▶ [WHAT YOU WILL DO] Write down, unchanged, the entries from the first line through the line holding "left shoulder: (272, 136)". Include no other line.

Saved entries:
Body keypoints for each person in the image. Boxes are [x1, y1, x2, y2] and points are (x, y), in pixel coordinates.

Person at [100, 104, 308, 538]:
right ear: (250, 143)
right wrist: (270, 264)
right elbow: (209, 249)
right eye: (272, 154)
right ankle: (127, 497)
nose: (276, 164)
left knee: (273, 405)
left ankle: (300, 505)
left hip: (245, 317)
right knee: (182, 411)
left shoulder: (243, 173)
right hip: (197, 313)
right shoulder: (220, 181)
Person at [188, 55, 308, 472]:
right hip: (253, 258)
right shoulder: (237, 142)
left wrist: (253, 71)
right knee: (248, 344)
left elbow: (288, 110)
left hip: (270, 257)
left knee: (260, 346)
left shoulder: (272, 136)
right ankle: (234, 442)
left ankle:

▶ [SOLUTION FOR THIS PROBLEM]
Body keypoints for each person in the image. Boxes are [x1, y1, x2, y2] and points are (x, y), in pixel coordinates.

Person at [100, 104, 308, 538]:
right ear: (250, 143)
right wrist: (270, 264)
right elbow: (209, 249)
right eye: (272, 154)
right ankle: (127, 497)
nose: (276, 164)
left knee: (273, 405)
left ankle: (300, 505)
left hip: (245, 317)
right knee: (182, 411)
left shoulder: (243, 173)
right hip: (197, 313)
right shoulder: (220, 181)
Person at [188, 55, 308, 472]:
right hip: (253, 258)
right shoulder: (237, 142)
left wrist: (253, 71)
right knee: (248, 344)
left elbow: (288, 110)
left hip: (270, 257)
left knee: (260, 346)
left shoulder: (272, 136)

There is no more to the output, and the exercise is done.